Beginning at the line containing "оснащён клапаном на", print every line until the records end, keeping each exactly as it is.

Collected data
*** Block opens ***

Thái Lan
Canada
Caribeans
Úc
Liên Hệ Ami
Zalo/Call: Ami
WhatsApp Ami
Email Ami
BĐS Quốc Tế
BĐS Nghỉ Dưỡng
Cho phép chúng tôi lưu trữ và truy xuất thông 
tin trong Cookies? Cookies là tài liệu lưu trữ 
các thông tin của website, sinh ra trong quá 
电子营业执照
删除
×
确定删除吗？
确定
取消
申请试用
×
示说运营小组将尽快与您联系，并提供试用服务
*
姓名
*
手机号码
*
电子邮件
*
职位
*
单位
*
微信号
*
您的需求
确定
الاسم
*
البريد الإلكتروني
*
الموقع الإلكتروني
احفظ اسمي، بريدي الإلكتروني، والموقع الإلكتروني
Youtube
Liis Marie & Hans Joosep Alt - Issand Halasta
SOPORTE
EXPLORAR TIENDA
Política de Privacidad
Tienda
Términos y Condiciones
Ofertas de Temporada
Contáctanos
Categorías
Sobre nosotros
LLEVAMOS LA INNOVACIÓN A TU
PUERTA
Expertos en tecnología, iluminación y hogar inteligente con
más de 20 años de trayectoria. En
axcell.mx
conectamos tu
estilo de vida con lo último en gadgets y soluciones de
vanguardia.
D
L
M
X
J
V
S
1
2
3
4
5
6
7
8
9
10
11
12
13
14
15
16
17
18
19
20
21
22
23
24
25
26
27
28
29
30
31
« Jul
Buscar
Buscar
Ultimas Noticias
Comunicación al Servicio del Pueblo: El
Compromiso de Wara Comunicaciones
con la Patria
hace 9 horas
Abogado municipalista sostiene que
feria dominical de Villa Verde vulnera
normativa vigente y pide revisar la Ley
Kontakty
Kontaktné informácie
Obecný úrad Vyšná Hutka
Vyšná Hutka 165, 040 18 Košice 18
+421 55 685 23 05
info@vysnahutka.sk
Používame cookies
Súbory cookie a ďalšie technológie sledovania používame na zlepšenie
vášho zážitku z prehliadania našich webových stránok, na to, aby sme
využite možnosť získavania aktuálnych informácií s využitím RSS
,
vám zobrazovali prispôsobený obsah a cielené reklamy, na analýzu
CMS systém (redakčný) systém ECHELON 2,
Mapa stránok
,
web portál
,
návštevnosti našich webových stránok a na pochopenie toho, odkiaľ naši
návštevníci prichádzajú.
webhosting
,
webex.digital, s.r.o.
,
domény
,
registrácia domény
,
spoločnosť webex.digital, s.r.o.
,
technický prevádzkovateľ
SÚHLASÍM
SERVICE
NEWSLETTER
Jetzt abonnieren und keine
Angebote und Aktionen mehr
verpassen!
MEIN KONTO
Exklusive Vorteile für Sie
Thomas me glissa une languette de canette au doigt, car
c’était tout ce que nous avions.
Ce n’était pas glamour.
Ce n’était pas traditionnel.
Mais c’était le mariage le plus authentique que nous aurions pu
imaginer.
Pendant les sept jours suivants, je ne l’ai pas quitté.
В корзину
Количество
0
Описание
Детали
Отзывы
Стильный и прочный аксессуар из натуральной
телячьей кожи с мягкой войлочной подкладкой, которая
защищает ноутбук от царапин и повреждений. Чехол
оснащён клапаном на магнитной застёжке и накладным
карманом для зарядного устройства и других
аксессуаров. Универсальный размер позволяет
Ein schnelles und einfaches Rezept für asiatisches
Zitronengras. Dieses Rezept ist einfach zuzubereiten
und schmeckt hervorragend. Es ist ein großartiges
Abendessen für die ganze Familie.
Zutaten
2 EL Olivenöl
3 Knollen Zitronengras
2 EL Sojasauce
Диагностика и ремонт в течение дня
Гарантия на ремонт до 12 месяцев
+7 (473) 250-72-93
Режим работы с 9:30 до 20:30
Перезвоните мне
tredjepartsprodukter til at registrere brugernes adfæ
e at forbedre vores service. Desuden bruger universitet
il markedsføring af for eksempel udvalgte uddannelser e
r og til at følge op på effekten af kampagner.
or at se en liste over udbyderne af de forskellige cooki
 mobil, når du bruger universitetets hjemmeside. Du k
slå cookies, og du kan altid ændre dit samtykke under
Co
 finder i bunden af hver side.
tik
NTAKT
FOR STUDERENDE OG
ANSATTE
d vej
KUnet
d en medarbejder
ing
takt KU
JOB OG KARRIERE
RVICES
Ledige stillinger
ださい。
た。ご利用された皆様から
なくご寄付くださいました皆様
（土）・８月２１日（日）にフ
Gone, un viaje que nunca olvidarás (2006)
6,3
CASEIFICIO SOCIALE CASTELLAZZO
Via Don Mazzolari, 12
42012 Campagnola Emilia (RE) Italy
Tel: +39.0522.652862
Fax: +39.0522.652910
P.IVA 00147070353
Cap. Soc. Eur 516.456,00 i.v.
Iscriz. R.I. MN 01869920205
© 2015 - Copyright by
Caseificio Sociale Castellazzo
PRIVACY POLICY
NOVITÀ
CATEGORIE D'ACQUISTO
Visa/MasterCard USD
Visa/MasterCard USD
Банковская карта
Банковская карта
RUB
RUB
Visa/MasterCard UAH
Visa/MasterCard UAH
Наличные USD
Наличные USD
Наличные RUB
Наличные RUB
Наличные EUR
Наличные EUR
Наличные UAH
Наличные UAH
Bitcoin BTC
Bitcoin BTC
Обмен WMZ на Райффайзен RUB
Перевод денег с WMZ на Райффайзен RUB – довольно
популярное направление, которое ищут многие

*** Block closes ***

▸ **Your solution**:
оснащён клапаном на магнитной застёжке и накладным
карманом для зарядного устройства и других
аксессуаров. Универсальный размер позволяет
Ein schnelles und einfaches Rezept für asiatisches
Zitronengras. Dieses Rezept ist einfach zuzubereiten
und schmeckt hervorragend. Es ist ein großartiges
Abendessen für die ganze Familie.
Zutaten
2 EL Olivenöl
3 Knollen Zitronengras
2 EL Sojasauce
Диагностика и ремонт в течение дня
Гарантия на ремонт до 12 месяцев
+7 (473) 250-72-93
Режим работы с 9:30 до 20:30
Перезвоните мне
tredjepartsprodukter til at registrere brugernes adfæ
e at forbedre vores service. Desuden bruger universitet
il markedsføring af for eksempel udvalgte uddannelser e
r og til at følge op på effekten af kampagner.
or at se en liste over udbyderne af de forskellige cooki
 mobil, når du bruger universitetets hjemmeside. Du k
slå cookies, og du kan altid ændre dit samtykke under
Co
 finder i bunden af hver side.
tik
NTAKT
FOR STUDERENDE OG
ANSATTE
d vej
KUnet
d en medarbejder
ing
takt KU
JOB OG KARRIERE
RVICES
Ledige stillinger
ださい。
た。ご利用された皆様から
なくご寄付くださいました皆様
（土）・８月２１日（日）にフ
Gone, un viaje que nunca olvidarás (2006)
6,3
CASEIFICIO SOCIALE CASTELLAZZO
Via Don Mazzolari, 12
42012 Campagnola Emilia (RE) Italy
Tel: +39.0522.652862
Fax: +39.0522.652910
P.IVA 00147070353
Cap. Soc. Eur 516.456,00 i.v.
Iscriz. R.I. MN 01869920205
© 2015 - Copyright by
Caseificio Sociale Castellazzo
PRIVACY POLICY
NOVITÀ
CATEGORIE D'ACQUISTO
Visa/MasterCard USD
Visa/MasterCard USD
Банковская карта
Банковская карта
RUB
RUB
Visa/MasterCard UAH
Visa/MasterCard UAH
Наличные USD
Наличные USD
Наличные RUB
Наличные RUB
Наличные EUR
Наличные EUR
Наличные UAH
Наличные UAH
Bitcoin BTC
Bitcoin BTC
Обмен WMZ на Райффайзен RUB
Перевод денег с WMZ на Райффайзен RUB – довольно
популярное направление, которое ищут многие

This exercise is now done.